US, EUROPEAN OFFICIALS TO DISCUSS ATTEMPTS TO CONTROL TRANS-ATLANTIC AIRLINE ALLIANCES

US, EUROPEAN OFFICIALS TO DISCUSS ATTEMPTS TO CONTROL TRANS-ATLANTIC AIRLINE ALLIANCES

Senior U.S. officials will confront European regulators in Brussels next week over their proposals for reining in trans-Atlantic airline alliances.

Several high-ranking delegates from the departments of state, transportation and justice will meet with European Commission officials at the headquarters of the European Union to discuss conditions regulators plan to levy on the proposed alliance between British Airways and American Airlines, partnerships between United Airlines and Lufthansa and Scandinavian Air Systems, and Delta and its European partners.The commission is also examining the alliance proposed by Air France, Continental and Delta.

Meanwhile, British Airways chairman Robert Ayling was expected to meet today with Senate Commerce Committee chairman John McCain and aviation subcomittee chairman Slade Gorton.

''The kinds of conditions that (European competition authorities) conveyed to AA-BA for approval made the U.S. very nervous,'' said one person familiar with the trip. ''Some of those are contrary to free-market forces.''

U.S. officials are potentially most disturbed by a European proposal to force BA and American to cut back on service between certain cities, the observer added.

U.S. officials could not be reached for comment.
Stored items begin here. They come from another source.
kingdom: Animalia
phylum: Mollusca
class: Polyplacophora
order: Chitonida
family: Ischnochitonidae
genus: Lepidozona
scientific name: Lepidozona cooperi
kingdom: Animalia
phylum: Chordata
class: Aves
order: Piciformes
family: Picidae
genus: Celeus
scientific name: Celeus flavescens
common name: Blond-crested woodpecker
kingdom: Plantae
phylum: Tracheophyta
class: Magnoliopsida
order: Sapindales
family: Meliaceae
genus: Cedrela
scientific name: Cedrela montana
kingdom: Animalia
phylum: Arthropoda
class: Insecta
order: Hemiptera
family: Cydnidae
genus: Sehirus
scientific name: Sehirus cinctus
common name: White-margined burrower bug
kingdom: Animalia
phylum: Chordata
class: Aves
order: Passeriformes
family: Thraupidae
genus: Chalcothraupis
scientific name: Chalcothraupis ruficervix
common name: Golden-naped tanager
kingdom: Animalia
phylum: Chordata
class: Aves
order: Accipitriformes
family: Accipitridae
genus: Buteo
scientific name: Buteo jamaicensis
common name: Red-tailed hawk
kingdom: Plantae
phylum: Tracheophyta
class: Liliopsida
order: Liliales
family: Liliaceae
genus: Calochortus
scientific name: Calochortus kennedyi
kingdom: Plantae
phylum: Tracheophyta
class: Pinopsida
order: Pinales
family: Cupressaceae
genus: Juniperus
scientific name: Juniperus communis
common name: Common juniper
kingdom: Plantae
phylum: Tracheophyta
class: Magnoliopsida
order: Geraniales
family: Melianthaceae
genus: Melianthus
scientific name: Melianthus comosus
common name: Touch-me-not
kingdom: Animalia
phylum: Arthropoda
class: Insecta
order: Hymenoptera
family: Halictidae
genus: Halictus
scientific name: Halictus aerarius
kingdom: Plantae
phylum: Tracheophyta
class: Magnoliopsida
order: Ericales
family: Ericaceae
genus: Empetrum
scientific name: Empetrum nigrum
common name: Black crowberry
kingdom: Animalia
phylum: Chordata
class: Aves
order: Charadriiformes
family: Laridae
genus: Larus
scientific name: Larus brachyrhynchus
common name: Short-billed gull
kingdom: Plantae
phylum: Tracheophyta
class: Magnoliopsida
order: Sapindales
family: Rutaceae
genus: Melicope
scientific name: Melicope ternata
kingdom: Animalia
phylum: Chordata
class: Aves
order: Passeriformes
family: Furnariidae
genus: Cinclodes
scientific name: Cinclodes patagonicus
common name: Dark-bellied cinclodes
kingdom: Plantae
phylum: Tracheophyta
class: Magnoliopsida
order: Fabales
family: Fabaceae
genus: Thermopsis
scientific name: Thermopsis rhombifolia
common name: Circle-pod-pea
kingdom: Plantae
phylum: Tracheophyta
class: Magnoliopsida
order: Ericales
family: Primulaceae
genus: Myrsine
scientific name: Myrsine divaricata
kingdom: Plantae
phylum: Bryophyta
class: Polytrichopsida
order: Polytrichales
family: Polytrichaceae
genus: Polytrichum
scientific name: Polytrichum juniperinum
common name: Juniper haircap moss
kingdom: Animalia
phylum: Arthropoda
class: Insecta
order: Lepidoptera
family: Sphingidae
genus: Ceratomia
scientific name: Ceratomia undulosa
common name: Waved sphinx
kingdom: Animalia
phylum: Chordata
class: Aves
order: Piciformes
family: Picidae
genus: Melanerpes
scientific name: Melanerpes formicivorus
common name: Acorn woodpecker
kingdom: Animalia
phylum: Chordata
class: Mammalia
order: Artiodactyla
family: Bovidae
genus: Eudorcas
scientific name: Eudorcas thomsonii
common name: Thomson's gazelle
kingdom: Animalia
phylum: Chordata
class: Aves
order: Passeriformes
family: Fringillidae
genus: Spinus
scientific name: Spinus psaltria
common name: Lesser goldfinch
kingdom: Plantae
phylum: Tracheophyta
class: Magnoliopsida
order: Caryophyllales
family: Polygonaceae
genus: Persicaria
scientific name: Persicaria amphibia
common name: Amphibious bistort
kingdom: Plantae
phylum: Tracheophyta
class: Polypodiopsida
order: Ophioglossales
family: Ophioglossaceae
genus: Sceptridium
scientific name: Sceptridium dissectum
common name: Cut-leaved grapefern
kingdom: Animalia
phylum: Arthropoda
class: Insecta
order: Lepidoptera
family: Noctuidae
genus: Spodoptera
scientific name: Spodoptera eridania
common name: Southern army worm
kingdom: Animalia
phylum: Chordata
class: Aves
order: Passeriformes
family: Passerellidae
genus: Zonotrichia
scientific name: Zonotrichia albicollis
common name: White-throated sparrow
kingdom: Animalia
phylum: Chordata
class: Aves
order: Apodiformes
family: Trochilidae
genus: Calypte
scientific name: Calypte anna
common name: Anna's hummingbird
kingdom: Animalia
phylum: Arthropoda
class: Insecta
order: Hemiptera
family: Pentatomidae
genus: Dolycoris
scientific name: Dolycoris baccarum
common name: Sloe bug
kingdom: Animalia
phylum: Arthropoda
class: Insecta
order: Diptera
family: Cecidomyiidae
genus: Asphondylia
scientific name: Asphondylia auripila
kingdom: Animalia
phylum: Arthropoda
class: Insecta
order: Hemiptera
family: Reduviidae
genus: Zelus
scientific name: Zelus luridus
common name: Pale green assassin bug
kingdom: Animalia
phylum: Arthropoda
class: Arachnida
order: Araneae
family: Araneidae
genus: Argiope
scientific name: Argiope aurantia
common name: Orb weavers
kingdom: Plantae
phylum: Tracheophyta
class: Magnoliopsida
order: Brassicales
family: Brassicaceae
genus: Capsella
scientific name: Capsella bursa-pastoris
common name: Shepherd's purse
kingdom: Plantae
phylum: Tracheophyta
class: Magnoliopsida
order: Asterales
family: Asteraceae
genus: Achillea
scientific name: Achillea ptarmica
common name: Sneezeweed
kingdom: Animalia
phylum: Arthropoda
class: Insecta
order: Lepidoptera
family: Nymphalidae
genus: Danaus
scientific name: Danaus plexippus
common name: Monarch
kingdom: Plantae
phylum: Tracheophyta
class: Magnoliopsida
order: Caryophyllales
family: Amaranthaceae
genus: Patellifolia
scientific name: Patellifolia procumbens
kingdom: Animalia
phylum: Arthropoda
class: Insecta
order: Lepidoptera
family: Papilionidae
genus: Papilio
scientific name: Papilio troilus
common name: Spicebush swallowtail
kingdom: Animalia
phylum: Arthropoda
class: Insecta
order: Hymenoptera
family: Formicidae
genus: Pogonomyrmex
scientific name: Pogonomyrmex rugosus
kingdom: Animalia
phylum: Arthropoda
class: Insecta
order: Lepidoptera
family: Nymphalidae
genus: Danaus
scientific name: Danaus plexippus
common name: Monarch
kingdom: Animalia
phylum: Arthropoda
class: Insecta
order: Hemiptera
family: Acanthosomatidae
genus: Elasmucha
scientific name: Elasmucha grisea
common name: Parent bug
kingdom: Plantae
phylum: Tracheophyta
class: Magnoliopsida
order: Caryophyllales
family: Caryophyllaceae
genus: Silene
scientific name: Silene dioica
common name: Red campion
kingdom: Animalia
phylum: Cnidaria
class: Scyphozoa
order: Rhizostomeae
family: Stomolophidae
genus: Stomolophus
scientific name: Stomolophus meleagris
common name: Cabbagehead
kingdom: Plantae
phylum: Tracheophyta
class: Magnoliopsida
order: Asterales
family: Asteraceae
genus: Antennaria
An EU official acknowledged the impending visit and said it would be the first real exchange of views between the two sides.

''We are interested to hear what they think and to compare notes on the key areas,'' said Alexander Schaub, the EU's director of competition.

Mr. Schaub said ''key areas'' of discussion would be access to takeoff and landing slots at European airports, frequent flier programs, and rules for computer reservation systems where alliances are concerned.

The sides are expected to meet Tuesday.

''I understand on the U.S. side there is some skepticism,'' he said.